" Le Puteaux de deux artistes du paysage "
par Cécile Hénnion Albert et Jean Roussaux
Maurice De Vlaminck (1876-1958) et Macario Vitalis (1898-1989)
Les deux œuvres « cheminée d'usine à Puteaux » et « bord de Puteaux » sont la représentation de deux époques de la vie de la ville. Si Puteaux a
pour un temps été une des sources d'inspiration de Vitalis, c'est plutôt la banlieue voisine qui a inspiré De Vlaminck, en particulier celle qui
jouxte le Vésinet où il a passé sa jeunesse. Vitalis, né aux Philippines, a une formation artistique, il a fréquenté des écoles d'art à San
Francisco et à Philadelphie, en revanche, De Vlaminck, d'ascendance flamande, se dit autodidacte.
Macario Vitalis fût d'abord inspiré par Villon lors de son séjour à Puteaux dans les années 1930 lorsqu' il fréquente le restaurant de Camille
Renault (« le restaurant de Camille » (1)) et travaille dans l'atelier de celui-ci.

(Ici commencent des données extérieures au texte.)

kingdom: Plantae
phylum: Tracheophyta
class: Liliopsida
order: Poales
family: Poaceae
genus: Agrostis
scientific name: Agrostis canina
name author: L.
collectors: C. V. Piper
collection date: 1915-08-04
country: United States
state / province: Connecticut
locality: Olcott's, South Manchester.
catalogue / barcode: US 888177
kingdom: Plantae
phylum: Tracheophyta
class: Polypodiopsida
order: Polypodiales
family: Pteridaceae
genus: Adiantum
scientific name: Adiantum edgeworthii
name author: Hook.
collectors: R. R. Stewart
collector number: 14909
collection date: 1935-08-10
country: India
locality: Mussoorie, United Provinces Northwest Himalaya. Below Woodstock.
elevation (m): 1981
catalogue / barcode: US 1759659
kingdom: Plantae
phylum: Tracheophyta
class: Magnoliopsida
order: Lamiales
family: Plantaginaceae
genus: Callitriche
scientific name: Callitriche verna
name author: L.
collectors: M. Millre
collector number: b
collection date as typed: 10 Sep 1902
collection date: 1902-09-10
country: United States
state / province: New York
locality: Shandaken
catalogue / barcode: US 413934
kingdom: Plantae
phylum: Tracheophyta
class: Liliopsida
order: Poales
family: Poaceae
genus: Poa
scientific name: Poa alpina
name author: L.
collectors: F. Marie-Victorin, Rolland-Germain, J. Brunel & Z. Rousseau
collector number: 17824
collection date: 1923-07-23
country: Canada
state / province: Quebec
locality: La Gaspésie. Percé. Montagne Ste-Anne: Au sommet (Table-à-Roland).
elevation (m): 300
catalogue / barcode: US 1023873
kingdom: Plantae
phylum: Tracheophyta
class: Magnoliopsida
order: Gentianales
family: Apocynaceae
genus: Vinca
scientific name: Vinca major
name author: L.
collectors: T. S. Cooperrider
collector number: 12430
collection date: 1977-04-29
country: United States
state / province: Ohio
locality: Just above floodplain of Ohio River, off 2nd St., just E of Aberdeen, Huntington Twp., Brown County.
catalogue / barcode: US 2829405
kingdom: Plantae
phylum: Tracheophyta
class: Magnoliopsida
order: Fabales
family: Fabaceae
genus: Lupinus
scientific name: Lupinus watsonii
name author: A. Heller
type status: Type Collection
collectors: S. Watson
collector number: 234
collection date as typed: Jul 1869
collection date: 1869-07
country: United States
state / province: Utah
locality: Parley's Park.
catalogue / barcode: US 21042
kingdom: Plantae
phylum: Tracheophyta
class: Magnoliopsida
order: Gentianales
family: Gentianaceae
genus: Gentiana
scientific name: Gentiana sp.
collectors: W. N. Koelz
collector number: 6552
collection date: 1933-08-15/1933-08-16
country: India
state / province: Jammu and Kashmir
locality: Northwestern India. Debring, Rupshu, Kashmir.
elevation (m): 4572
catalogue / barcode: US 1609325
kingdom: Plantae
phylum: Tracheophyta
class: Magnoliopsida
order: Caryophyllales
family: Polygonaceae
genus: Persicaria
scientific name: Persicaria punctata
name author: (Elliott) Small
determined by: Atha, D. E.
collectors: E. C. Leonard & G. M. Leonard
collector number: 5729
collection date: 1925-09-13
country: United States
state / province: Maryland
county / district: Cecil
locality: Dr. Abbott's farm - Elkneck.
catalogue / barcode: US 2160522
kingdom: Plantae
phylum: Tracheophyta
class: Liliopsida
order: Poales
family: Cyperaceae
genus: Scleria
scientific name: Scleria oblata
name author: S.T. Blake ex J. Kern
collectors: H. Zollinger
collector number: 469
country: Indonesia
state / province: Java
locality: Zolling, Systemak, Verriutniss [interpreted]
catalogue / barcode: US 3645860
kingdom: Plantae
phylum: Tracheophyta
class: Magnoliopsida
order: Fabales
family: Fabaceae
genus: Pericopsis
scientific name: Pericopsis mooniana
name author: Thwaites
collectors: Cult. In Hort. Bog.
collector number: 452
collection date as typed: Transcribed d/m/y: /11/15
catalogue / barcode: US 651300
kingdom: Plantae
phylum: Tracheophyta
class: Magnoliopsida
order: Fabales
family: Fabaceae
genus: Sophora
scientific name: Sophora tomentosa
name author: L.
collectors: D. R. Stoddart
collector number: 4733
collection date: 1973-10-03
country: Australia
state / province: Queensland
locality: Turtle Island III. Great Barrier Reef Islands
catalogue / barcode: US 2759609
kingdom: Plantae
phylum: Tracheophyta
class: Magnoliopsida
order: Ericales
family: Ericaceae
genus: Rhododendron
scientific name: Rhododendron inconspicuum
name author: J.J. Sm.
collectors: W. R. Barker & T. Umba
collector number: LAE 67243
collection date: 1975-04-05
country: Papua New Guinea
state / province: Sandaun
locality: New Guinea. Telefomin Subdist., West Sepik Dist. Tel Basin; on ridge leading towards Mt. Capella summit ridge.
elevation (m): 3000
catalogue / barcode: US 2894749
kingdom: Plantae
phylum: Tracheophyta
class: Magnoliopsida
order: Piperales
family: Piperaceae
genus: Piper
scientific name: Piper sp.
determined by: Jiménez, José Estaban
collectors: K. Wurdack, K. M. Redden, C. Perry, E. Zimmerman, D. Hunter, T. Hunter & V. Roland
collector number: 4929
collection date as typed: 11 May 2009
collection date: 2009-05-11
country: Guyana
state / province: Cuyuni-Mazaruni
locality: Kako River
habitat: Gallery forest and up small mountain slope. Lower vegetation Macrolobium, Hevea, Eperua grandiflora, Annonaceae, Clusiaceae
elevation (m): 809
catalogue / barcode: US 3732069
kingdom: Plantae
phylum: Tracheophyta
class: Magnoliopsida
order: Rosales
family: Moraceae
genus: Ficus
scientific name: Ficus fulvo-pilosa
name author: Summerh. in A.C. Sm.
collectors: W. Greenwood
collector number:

Il évoluera ensuite vers un style pointilliste bien illustré
par beaucoup de ses œuvres réalisées en Bretagne après 1957.
1 - M. Vitalis : le restaurant de Camille Renault. (La maison de Camille, Puteaux)
Maurice De Vlaminck est d'abord réputé fauviste car au salon d'automne 1905 il expose comme Matisse et Derain des œuvres aux couleurs crues ;
celles-ci sont groupées dans une même salle qui est vite baptisée par certains critiques de « cage aux fauves ». Il faut néanmoins reconnaitre que
De Vlaminck subit rapidement, consciemment ou inconsciemment, des influences diverses au cours de son œuvre. L'influence de Cézanne est avouée dans
son « paysage césannien » (2) de 1912,
2 - M. De Vlaminck, « Paysage cézannien »,1912 (Collection privée)
celle de Van Gogh aussi, mais des affinités avec les néoimpressionistes, en particulier Renoir, Seurat et
Signac, traversent également son œuvre (« la Seine à Chatou « de 1906) (3).
3 - M. De Vlaminck : « La Seine à Chatou » 1906.
Certaines toiles ont même des affinités avec des paysagistes hollandais
comme Hobbema, peut-être en souvenir de ses origines flamandes. Finalement on trouve peut-être plus d'homogénéité de style chez Vitalis que chez De
Vlaminck.
L'œuvre de De Vlaminck « cheminée d'usine » (4) date de 1911.
4 - M. De Vlaminck, « cheminée d'usine à Puteaux », 1907.
C'est une représentation d'un quartier de Puteaux, probablement vu du pont des cinq
arches car on ressent la pente dès la patrie gauche du tableau. De petits immeubles de 2 à 3 étages mêlés à de petites maisons aux toits rouges
forment comme un entonnoir d'où jaillit une spirale qui conduit à des bâtiments plus grands et plus lointains, comme une sorte de prémonition des
tours de la Défense. Bien que quelques arbres occupent la partie droite du tableau, il n'échappe à personne qu'il s'agit d'une ville déjà dense dont
la structure cahotique évoque peut-être une mutation en cours vers une encore plus grande densification. Ce tableau est une incursion de De Vlaminck
vers le cubisme et un traitement de la nature par des prismes bien délimités à la manière de Cézanne mais sans en conserver l'harmonie. On ne peut
regarder cette œuvre sans la comparer au panorama de Puteaux que présente une carte postale (5) de l'époque.
5 - Puteaux : vue générale
L'œuvre de Vitalis, « bord de Puteaux » (6) présente le pont de Neuilly en cours d'élargissement vu de la berge coté Courbevoie. Elle date
probablement de 1939. Les pierres du premier plan, les poutrelles métalliques ainsi que les grues évoquent la transformation du paysage par
l'urbanisation. La présence sur le pont et à droite, de blocs mal déterminés qui sont peut-être des barraques de chantier n'est pas sans évoquer un
train dont le sommet d'un arbre de l'ile serait la fumée. Prémonition peut-être du futur métro. Comme dans le tableau de De Vlaminck, on peut y voir
la mutation vers un urbanisme galopant.
6 - M.Vitalis: « bord de Puteaux »,1939
En conclusion ces deux œuvres de factures très différentes évoquent l'urbanisation et une certaine perte du sens de l'humain. L'homme y est
absent. Elle différent en ce que le tableau de Vitalis peut avoir une valeur de document historique, ce qui n'est absolument pas le cas celui de
De Vlaminck qui ressort d'un esthétisme délibérément exacerbé.